WHAT IS EXPECTED.
Copy out the material below word for word, beginning at the line that has "scientific name: Tremella rubromaculata" and stopping after its final line.

RECORDS PROVIDED.

** BEGIN **

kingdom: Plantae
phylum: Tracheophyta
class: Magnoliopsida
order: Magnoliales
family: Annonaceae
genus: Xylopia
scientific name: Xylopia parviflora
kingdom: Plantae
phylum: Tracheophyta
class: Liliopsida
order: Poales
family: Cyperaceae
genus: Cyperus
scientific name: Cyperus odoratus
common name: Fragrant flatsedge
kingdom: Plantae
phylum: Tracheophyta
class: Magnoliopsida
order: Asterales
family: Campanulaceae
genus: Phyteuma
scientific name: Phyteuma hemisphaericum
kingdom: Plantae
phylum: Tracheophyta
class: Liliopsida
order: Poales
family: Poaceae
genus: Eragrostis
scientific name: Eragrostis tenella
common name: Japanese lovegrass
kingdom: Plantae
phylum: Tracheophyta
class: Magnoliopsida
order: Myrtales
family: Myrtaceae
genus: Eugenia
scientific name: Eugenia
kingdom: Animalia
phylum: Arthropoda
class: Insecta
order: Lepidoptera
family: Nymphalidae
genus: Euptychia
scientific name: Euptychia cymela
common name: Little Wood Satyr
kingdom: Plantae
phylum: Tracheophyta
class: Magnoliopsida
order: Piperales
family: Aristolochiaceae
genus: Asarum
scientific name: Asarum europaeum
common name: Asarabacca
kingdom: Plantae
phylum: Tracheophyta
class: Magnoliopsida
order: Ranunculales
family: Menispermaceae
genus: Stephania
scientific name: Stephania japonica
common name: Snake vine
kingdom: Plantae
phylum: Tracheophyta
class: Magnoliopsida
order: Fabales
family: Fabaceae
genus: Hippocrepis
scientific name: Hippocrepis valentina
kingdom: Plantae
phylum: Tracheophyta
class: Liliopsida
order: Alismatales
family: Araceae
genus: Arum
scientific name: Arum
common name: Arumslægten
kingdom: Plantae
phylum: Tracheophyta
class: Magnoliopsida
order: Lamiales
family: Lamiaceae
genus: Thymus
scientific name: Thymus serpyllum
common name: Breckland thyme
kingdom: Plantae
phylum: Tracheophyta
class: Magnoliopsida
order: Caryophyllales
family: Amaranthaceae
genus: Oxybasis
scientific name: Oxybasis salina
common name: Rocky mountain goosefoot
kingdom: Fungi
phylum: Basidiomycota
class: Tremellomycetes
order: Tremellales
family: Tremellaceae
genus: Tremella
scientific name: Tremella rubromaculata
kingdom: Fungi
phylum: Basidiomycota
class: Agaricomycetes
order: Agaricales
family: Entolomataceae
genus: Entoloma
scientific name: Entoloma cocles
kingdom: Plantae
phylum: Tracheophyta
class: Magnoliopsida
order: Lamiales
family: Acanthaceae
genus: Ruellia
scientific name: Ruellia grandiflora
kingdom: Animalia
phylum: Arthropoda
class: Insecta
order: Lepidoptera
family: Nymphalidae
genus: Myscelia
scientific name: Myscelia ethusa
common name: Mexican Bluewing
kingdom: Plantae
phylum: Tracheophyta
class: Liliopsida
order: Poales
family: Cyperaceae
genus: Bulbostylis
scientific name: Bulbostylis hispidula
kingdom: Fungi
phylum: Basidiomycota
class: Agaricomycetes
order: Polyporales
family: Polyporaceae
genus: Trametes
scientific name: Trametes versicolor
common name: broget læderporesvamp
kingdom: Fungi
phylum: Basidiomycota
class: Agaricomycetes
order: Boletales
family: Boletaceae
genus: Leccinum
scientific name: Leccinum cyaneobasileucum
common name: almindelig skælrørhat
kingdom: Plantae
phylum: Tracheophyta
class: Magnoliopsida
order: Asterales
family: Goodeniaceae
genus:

** END **

CORRECT RESPONSE.
scientific name: Tremella rubromaculata
kingdom: Fungi
phylum: Basidiomycota
class: Agaricomycetes
order: Agaricales
family: Entolomataceae
genus: Entoloma
scientific name: Entoloma cocles
kingdom: Plantae
phylum: Tracheophyta
class: Magnoliopsida
order: Lamiales
family: Acanthaceae
genus: Ruellia
scientific name: Ruellia grandiflora
kingdom: Animalia
phylum: Arthropoda
class: Insecta
order: Lepidoptera
family: Nymphalidae
genus: Myscelia
scientific name: Myscelia ethusa
common name: Mexican Bluewing
kingdom: Plantae
phylum: Tracheophyta
class: Liliopsida
order: Poales
family: Cyperaceae
genus: Bulbostylis
scientific name: Bulbostylis hispidula
kingdom: Fungi
phylum: Basidiomycota
class: Agaricomycetes
order: Polyporales
family: Polyporaceae
genus: Trametes
scientific name: Trametes versicolor
common name: broget læderporesvamp
kingdom: Fungi
phylum: Basidiomycota
class: Agaricomycetes
order: Boletales
family: Boletaceae
genus: Leccinum
scientific name: Leccinum cyaneobasileucum
common name: almindelig skælrørhat
kingdom: Plantae
phylum: Tracheophyta
class: Magnoliopsida
order: Asterales
family: Goodeniaceae
genus:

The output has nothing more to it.